Nach diesem Brocken fühlt man sich bereits, als hätte man ein komplettes Konzert hinter sich – schade nur, dass noch rund 156 Minuten folgen. Der Arena scheint's zu gefallen. Nach LaBries kurzer Ansage, dass an diesem Abend eine DVD mitläuft, brüllt das Publikum erwartungsgemäß euphorisch zurück.

"Overture 1928" jammt sich danach weiter durchs Set. Freunde gepflegter Gitarrenfrickelei fühlen sich spätestens hier zu Hause, alle anderen eher im falschen Film. "Strange Déjà Vu" zieht die Härteschraube wieder an, und am Sound gibt's wirklich rein gar nichts zu meckern: sauber getrennte Instrumente, ordentlich Wucht, Publikum nur dort, wo's dramaturgisch passt.

_Fragen zum Material_
A – Beantworte diese Fragen zum Konzertbericht:
(i) Wie viele Minuten folgen nach dem ersten Brocken noch?
(ii) Was teilt LaBrie in seiner kurzen Ansage mit?
(iii) Welches Stück zieht die Härteschraube wieder an?
B – Bitte setze den Konzertbericht im selben Ton fort, beginnend nach seinem letzten Satz.
Die Datensätze stammen aus einer anderen Quelle.

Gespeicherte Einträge
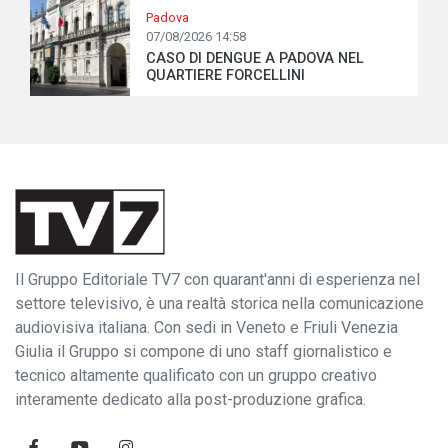
Padova
07/08/2026 14:58
CASO DI DENGUE A PADOVA NEL
QUARTIERE FORCELLINI
Il Gruppo Editoriale TV7 con quarant'anni di esperienza nel
settore televisivo, è una realtà storica nella comunicazione
audiovisiva italiana. Con sedi in Veneto e Friuli Venezia
Giulia il Gruppo si compone di uno staff giornalistico e
tecnico altamente qualificato con un gruppo creativo
interamente dedicato alla post-produzione grafica.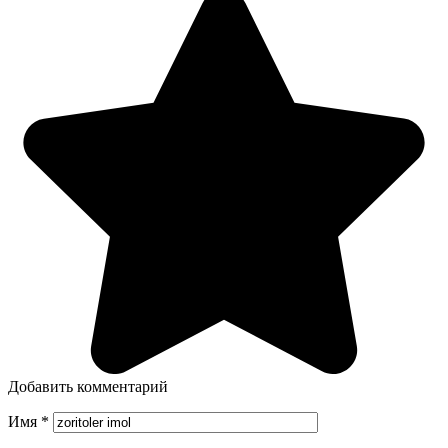
Добавить комментарий
Имя
*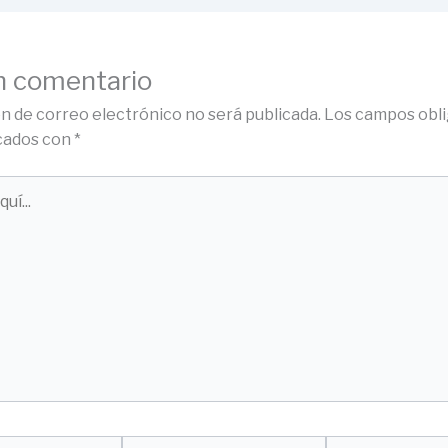
n comentario
ón de correo electrónico no será publicada.
Los campos obli
cados con
*
Correo
Web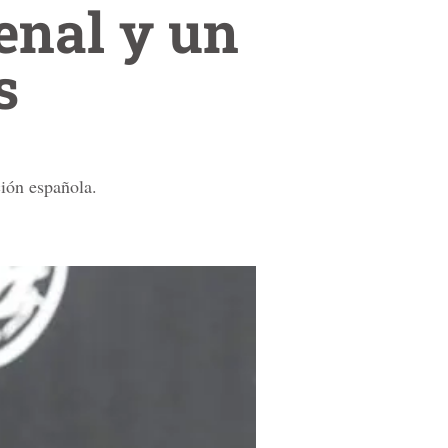
enal y un
s
ión española.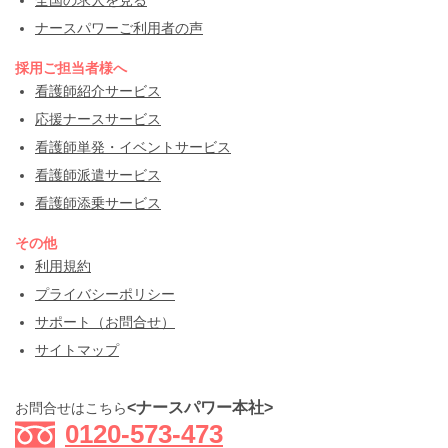
ナースパワーご利用者の声
採用ご担当者様へ
看護師紹介サービス
応援ナースサービス
看護師単発・イベントサービス
看護師派遣サービス
看護師添乗サービス
その他
利用規約
プライバシーポリシー
サポート（お問合せ）
サイトマップ
<ナースパワー本社>
お問合せはこちら
0120-573-473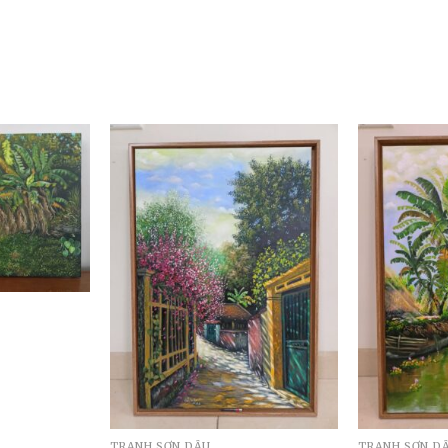
TRANH SƠN DẦU
TRANH SƠN D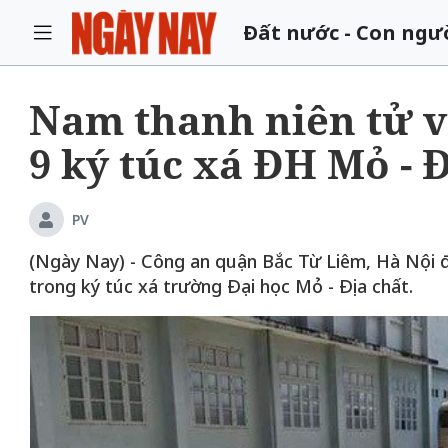
Đất nước - Con ngư
Nam thanh niên tử vo
9 ký túc xá ĐH Mỏ - 
PV
(Ngày Nay) - Công an quận Bắc Từ Liêm, Hà Nội đ
trong ký túc xá trường Đại học Mỏ - Địa chất.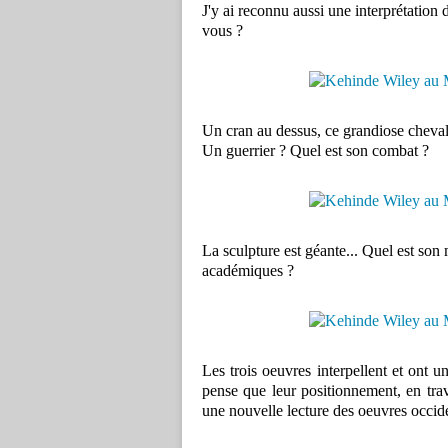
J'y ai reconnu aussi une interprétation
vous ?
Un cran au dessus, ce grandiose cheval,
Un guerrier ? Quel est son combat ?
La sculpture est géante... Quel est son
académiques ?
Les trois oeuvres interpellent et ont 
pense que leur positionnement, en trav
une nouvelle lecture des oeuvres occid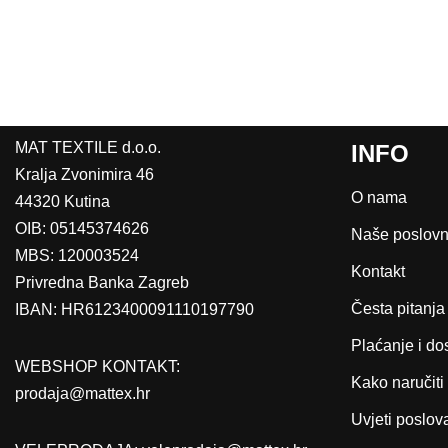
MAT TEXTILE d.o.o.
INFO
Kralja Zvonimira 46
O nama
44320 Kutina
OIB: 05145374626
Naše poslovn
MBS: 120003524
Kontakt
Privredna Banka Zagreb
Česta pitanja
IBAN: HR6123400091110197790
Plaćanje i do
WEBSHOP KONTAKT:
Kako naručiti
prodaja@mattex.hr
Uvjeti poslov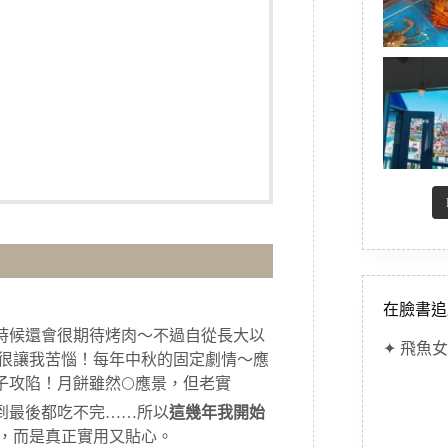
在臉書追
時候還會很期待烤肉～不過自從長大以
✦ 飛魚女
都很讓我苦惱！每年中秋的固定劇情～應
攻陷！月餅雖然🌕應景，但老實
到最後都吃不完……所以
這幾年我開始
景，而是真正實用又貼心。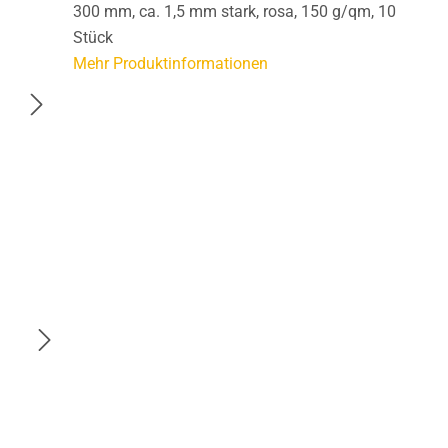
300 mm, ca. 1,5 mm stark, rosa, 150 g/qm, 10
Stück
Mehr Produktinformationen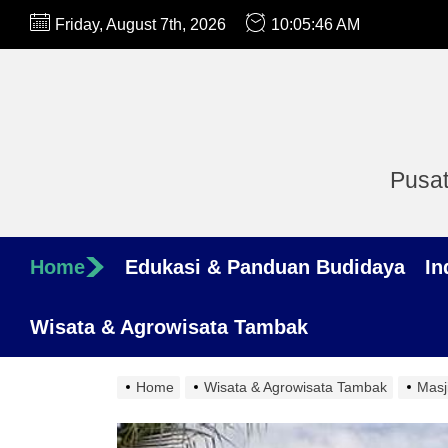
Skip
Friday, August 7th, 2026
10:05:47 AM
to
the
content
Pusat
Home
Edukasi & Panduan Budidaya
In
Wisata & Agrowisata Tambak
Home
Wisata & Agrowisata Tambak
Masj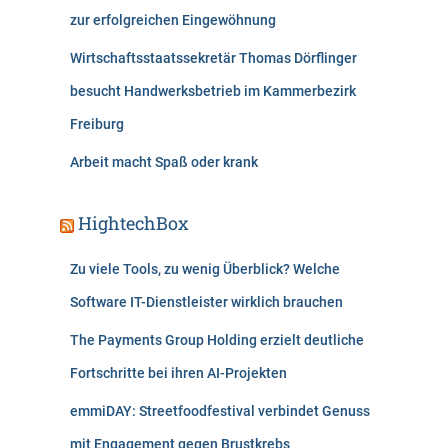
zur erfolgreichen Eingewöhnung
Wirtschaftsstaatssekretär Thomas Dörflinger
besucht Handwerksbetrieb im Kammerbezirk
Freiburg
Arbeit macht Spaß oder krank
HightechBox
Zu viele Tools, zu wenig Überblick? Welche
Software IT-Dienstleister wirklich brauchen
The Payments Group Holding erzielt deutliche
Fortschritte bei ihren AI-Projekten
emmiDAY: Streetfoodfestival verbindet Genuss
mit Engagement gegen Brustkrebs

_Antworten_
A –
(i) Rund 156 Minuten.
(ii) Dass an diesem Abend eine DVD mitläuft.
(iii) "Strange Déjà Vu".

B –
Bei "The Mirror" darf man in den ersten Sekunden kurz denken, man sei versehentlich auf einem Pantera-Gig gelandet, ehe LaBrie einen wieder zurück in die Dream Theater-Realität schickt. Vier Songs geschafft – bei manch anderen Bands wäre das schon die komplette Show.

Mit "Panic Attack" signalisieren Dream Theater dann endgültig: Heute wird nichts ausgelassen. Alles, was je geschrieben wurde, soll offenbar in dieses Set geprügelt werden, egal wie wild es stilistisch durch die Jahrzehnte springt. "Barstool Warrior"? Gitarre ein paar Zentimeter höher, breitbeinig hinstellen, Solo um Solo abfeuern. "Sing along!", fordert LaBrie bei "Hollow Years". Nur scheint an diesem Abend niemand den Text zu kennen – oder der Chor ist einfach in der Albummischung verschwunden.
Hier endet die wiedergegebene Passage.